## WHAT NEEDS TO BE DONE
The lines from the one containing "1575.30 RUB" through the last line below, both ends included, must be reproduced exactly, with no pictures.

--*--

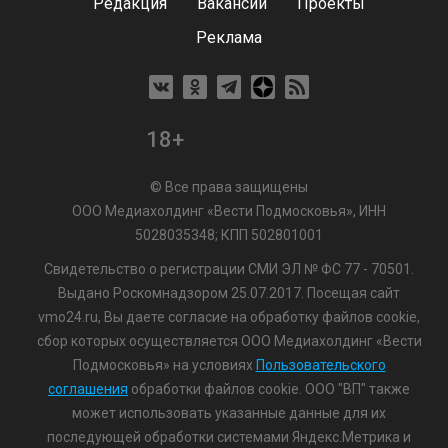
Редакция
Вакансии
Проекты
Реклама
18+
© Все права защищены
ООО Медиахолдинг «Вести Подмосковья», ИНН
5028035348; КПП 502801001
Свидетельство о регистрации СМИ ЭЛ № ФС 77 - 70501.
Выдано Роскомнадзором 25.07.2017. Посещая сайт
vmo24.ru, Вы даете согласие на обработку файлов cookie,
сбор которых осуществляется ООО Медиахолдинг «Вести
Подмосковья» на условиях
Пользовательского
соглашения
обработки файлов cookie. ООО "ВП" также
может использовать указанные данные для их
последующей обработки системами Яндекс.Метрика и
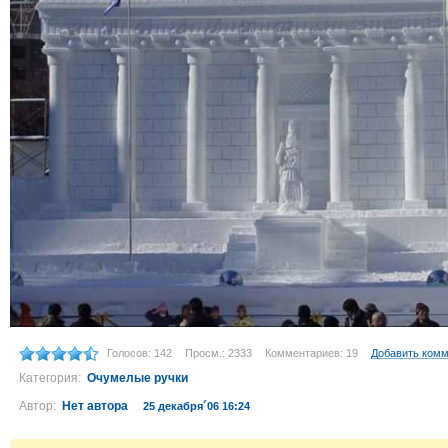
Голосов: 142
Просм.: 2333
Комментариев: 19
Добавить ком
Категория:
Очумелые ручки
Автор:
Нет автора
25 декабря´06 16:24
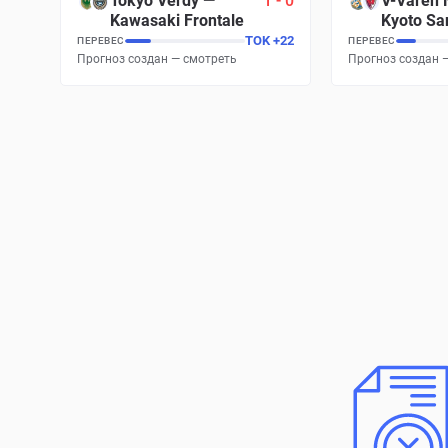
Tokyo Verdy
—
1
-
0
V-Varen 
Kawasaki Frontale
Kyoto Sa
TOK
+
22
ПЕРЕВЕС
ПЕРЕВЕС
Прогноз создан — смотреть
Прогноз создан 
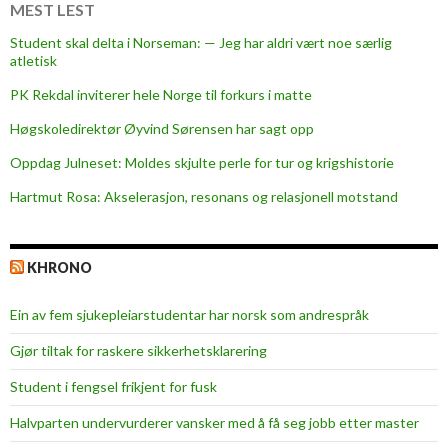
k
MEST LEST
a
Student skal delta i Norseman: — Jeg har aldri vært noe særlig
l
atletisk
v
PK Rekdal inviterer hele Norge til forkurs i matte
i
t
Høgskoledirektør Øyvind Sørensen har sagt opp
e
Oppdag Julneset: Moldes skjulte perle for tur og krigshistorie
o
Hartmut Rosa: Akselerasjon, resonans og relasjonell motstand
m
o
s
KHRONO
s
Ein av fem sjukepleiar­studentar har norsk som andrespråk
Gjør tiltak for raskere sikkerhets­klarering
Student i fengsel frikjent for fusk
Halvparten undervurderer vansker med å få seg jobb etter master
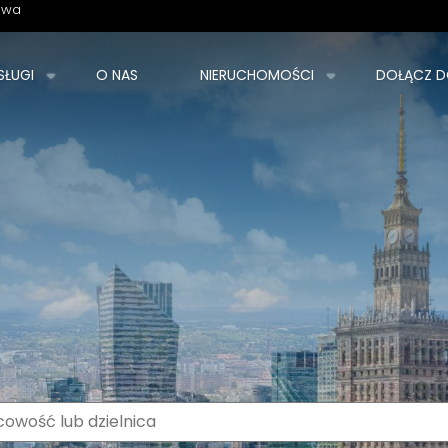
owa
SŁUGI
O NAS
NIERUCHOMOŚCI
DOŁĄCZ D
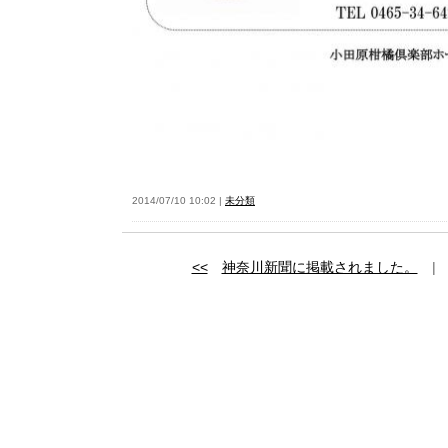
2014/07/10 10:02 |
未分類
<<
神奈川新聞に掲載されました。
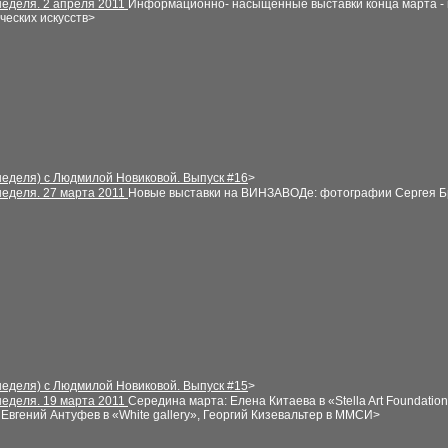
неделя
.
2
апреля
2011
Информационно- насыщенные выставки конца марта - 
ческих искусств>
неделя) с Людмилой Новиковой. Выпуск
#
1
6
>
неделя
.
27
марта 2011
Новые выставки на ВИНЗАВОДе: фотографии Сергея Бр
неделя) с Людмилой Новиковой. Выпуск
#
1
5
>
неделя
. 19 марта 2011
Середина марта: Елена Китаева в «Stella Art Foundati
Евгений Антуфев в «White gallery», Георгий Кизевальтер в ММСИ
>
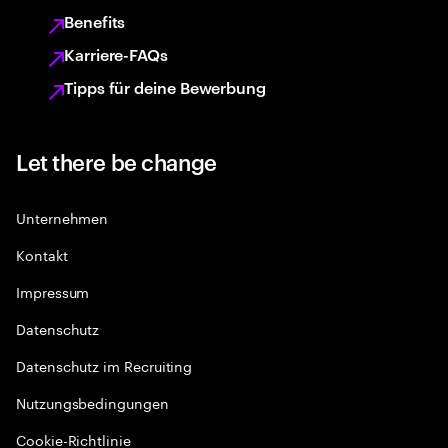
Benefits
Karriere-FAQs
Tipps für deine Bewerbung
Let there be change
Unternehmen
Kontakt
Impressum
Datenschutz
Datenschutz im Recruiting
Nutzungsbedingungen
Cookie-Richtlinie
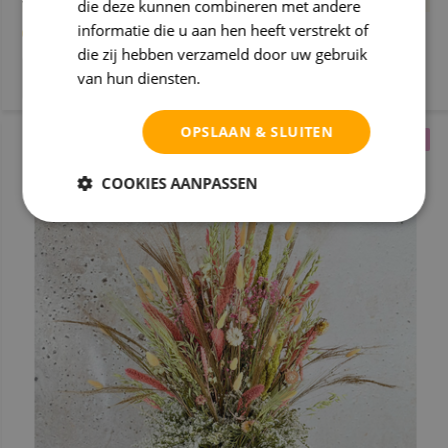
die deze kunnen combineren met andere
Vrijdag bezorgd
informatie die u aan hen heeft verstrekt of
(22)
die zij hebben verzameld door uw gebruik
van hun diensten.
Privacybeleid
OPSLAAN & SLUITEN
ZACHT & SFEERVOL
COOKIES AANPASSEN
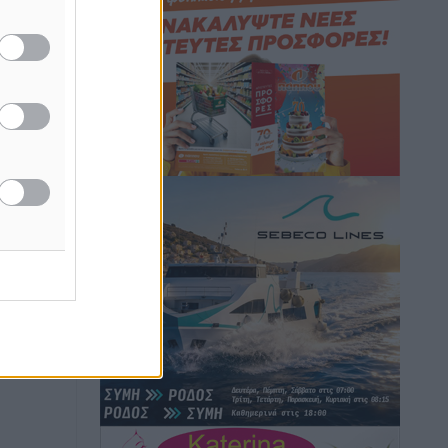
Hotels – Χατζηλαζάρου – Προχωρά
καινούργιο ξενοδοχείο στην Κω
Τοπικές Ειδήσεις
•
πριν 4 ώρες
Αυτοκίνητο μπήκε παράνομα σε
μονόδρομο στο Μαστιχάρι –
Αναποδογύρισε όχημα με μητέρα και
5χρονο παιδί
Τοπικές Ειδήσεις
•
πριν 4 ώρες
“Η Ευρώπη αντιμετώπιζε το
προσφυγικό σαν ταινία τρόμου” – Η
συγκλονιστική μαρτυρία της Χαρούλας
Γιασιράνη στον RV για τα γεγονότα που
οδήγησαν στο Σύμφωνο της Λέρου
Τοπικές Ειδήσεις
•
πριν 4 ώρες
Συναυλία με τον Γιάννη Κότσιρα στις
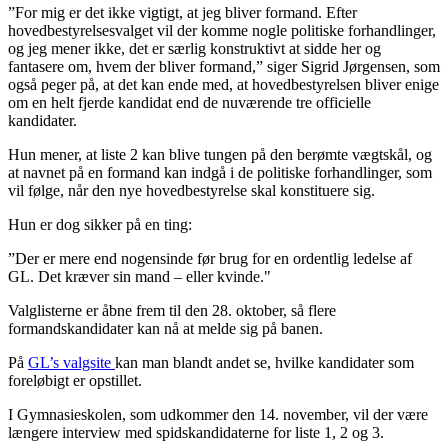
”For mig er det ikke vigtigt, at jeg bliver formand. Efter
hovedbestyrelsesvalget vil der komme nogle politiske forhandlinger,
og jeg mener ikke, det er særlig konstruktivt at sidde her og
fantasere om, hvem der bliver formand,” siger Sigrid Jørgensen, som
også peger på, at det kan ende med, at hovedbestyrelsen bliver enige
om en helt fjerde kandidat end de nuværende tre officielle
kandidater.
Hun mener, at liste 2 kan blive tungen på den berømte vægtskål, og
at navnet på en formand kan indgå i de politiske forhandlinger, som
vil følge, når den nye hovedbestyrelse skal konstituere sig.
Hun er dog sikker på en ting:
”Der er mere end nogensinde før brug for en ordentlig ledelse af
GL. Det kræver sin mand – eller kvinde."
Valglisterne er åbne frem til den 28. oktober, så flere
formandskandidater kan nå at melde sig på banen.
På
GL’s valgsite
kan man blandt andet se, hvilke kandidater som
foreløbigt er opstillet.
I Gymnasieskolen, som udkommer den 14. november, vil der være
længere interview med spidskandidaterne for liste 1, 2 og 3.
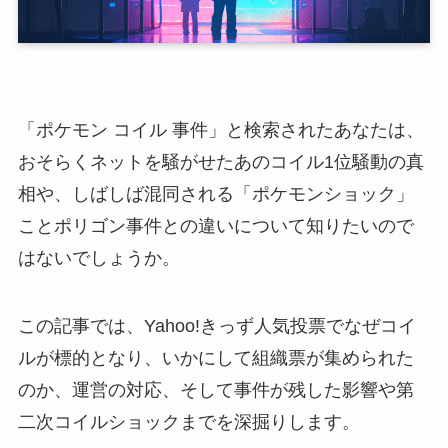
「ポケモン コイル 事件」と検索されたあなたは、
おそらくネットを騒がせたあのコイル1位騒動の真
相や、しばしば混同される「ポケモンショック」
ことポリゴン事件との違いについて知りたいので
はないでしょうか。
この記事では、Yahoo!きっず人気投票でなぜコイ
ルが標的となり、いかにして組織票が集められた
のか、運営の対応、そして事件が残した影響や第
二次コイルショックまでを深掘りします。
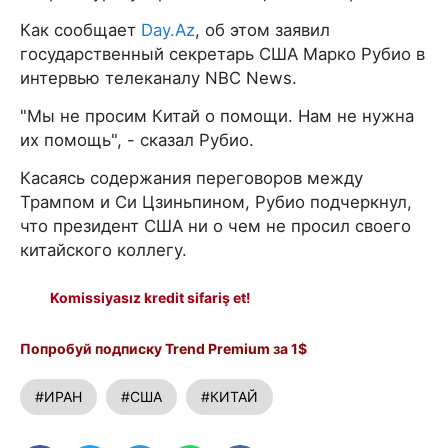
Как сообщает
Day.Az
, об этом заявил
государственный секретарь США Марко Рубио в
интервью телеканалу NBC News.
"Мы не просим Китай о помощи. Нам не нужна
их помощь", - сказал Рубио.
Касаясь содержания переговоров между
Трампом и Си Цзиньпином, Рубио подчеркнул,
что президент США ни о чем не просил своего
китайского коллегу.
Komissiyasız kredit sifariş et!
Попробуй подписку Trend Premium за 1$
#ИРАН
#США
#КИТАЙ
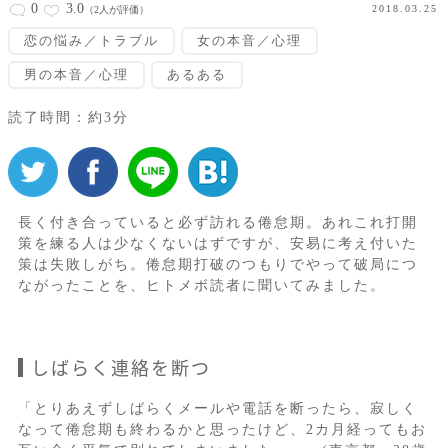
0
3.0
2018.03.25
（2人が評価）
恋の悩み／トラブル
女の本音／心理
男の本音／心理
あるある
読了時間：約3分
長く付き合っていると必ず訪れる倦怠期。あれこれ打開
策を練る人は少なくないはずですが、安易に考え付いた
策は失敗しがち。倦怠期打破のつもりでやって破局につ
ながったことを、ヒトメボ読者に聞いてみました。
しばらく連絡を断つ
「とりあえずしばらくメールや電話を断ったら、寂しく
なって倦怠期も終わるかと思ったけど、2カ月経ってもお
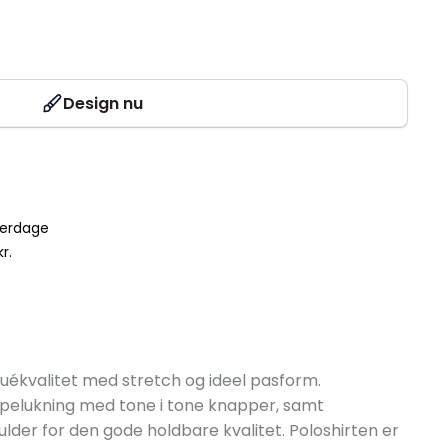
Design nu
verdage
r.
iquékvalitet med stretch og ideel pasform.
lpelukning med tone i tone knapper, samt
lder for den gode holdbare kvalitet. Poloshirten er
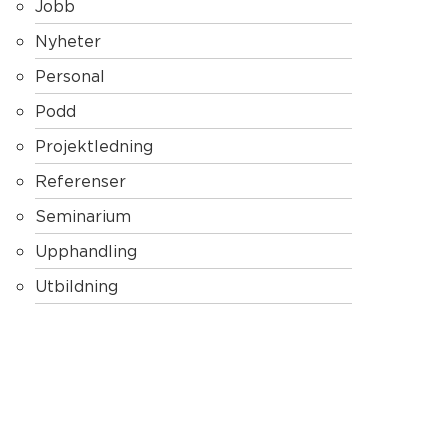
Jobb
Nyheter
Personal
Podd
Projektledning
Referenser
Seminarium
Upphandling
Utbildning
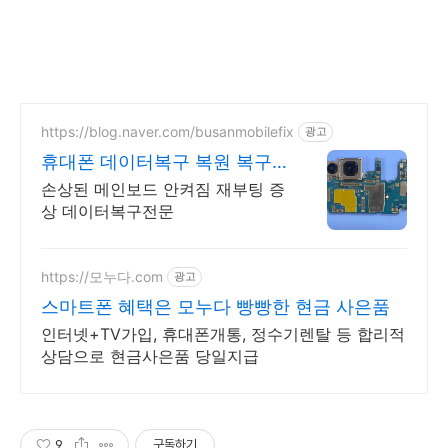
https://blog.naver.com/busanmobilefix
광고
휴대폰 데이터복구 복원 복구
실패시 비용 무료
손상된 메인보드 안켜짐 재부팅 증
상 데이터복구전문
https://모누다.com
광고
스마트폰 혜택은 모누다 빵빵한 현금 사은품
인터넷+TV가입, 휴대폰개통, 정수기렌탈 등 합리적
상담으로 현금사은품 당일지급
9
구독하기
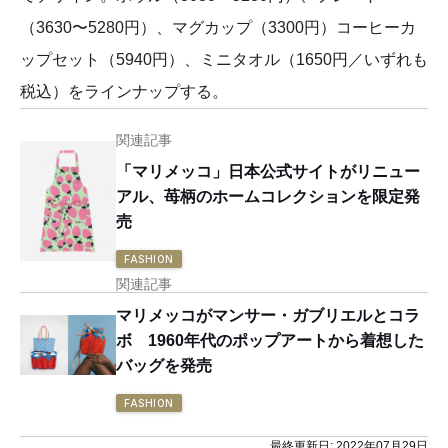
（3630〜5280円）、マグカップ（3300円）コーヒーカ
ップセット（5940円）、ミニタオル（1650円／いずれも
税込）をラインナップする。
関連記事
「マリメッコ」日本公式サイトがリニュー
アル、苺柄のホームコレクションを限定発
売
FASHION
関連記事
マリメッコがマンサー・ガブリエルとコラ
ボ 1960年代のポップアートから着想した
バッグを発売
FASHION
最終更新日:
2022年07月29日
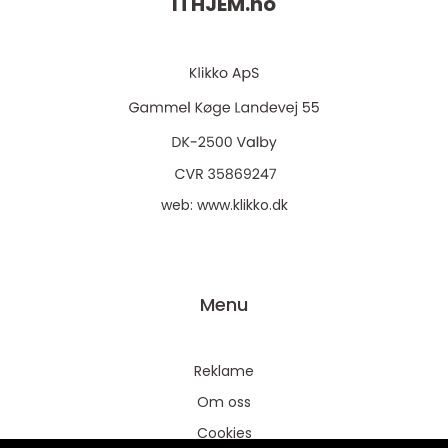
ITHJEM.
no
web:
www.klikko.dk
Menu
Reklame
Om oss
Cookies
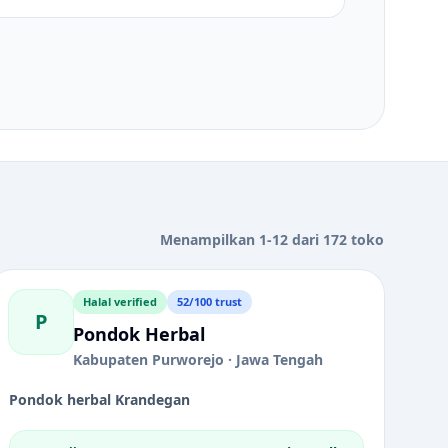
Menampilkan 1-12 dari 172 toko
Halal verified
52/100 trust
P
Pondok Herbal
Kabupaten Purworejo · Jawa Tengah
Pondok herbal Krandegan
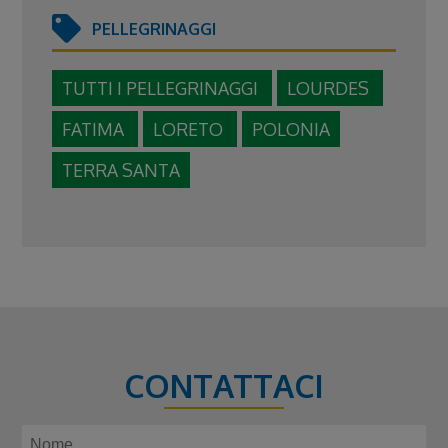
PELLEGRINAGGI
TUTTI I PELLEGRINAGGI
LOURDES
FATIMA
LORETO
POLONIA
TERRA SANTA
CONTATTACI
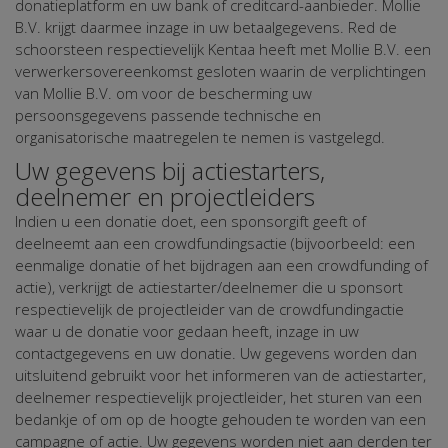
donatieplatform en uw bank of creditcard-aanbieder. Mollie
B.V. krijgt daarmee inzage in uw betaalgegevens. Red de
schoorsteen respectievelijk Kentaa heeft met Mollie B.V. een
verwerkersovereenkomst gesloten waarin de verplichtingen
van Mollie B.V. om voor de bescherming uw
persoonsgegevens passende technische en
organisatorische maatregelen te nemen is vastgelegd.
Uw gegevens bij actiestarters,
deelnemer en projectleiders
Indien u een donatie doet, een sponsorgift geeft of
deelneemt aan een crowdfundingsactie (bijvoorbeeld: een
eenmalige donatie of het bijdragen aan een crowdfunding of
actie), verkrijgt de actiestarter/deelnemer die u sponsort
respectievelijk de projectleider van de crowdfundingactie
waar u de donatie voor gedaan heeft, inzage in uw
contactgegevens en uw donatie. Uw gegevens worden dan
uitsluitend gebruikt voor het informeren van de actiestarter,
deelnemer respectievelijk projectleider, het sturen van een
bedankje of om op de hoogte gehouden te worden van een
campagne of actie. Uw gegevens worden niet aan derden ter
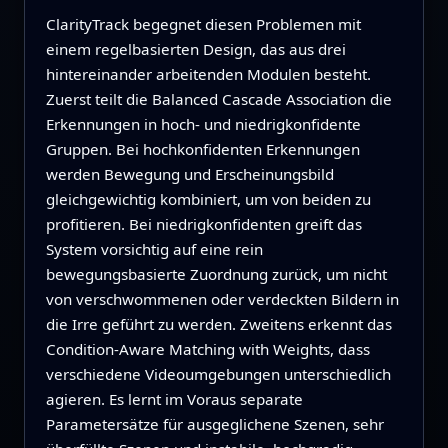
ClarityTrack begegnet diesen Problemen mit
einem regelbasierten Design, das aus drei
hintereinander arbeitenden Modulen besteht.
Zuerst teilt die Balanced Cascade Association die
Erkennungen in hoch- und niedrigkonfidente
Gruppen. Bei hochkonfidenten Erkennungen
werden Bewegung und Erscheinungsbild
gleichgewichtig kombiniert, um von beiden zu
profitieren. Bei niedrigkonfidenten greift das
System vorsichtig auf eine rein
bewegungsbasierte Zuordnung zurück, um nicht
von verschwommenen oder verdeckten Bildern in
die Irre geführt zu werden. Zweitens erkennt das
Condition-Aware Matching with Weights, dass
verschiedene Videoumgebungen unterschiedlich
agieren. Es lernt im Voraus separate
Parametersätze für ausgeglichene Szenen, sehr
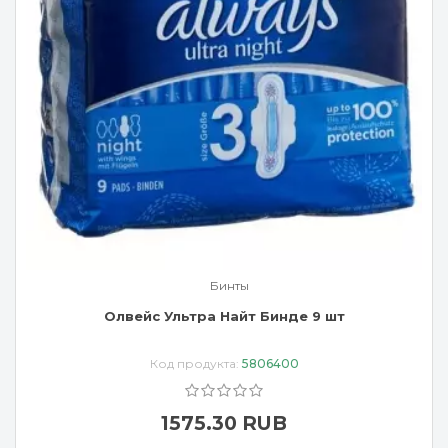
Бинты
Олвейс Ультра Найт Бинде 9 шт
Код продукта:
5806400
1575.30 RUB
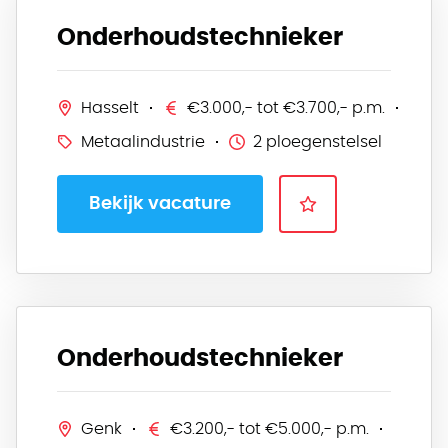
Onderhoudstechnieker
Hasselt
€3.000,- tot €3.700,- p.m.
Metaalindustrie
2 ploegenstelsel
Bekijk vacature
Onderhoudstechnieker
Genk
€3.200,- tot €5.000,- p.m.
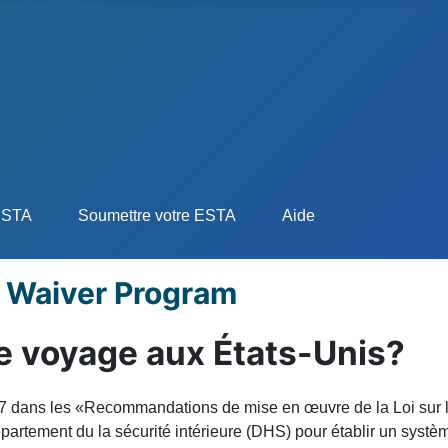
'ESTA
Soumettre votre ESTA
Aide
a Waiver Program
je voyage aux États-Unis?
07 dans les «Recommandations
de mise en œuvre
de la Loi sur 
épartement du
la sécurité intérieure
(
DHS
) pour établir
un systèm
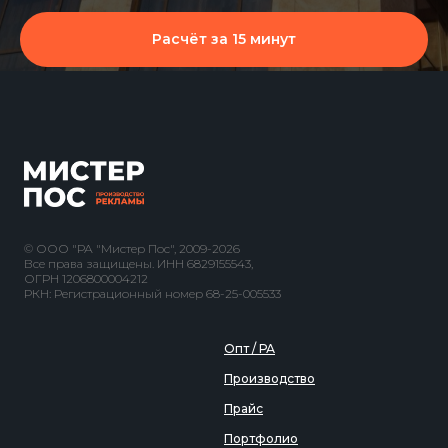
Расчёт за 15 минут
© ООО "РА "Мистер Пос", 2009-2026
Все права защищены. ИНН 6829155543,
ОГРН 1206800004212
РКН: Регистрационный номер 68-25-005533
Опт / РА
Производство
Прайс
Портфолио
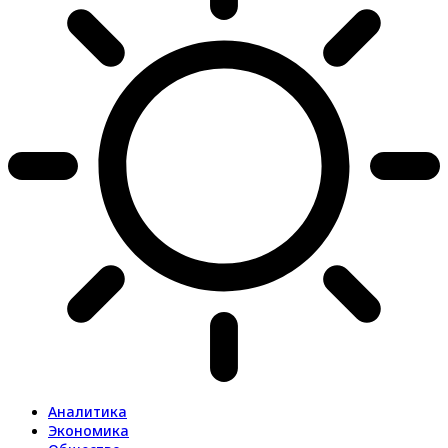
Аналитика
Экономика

--*--

## SOLUTION TO THIS EXERCISE
1575.30 RUB
Onderhoudstechnieker
Hasselt
€3.000,- tot €3.700,- p.m.
Metaalindustrie
2 ploegenstelsel
Bekijk vacature
Onderhoudstechnieker
Genk
€3.200,- tot €5.000,- p.m.
'ESTA
Soumettre votre ESTA
Aide
a Waiver Program
je voyage aux États-Unis?
07 dans les «Recommandations
de mise en œuvre
de la Loi sur 
épartement du
la sécurité intérieure
(
DHS
) pour établir
un systèm
Расчёт за 15 минут
© ООО "РА "Мистер Пос", 2009-2026
Все права защищены. ИНН 6829155543,
ОГРН 1206800004212
РКН: Регистрационный номер 68-25-005533
Опт / РА
Производство
Прайс
Портфолио
Аналитика
Экономика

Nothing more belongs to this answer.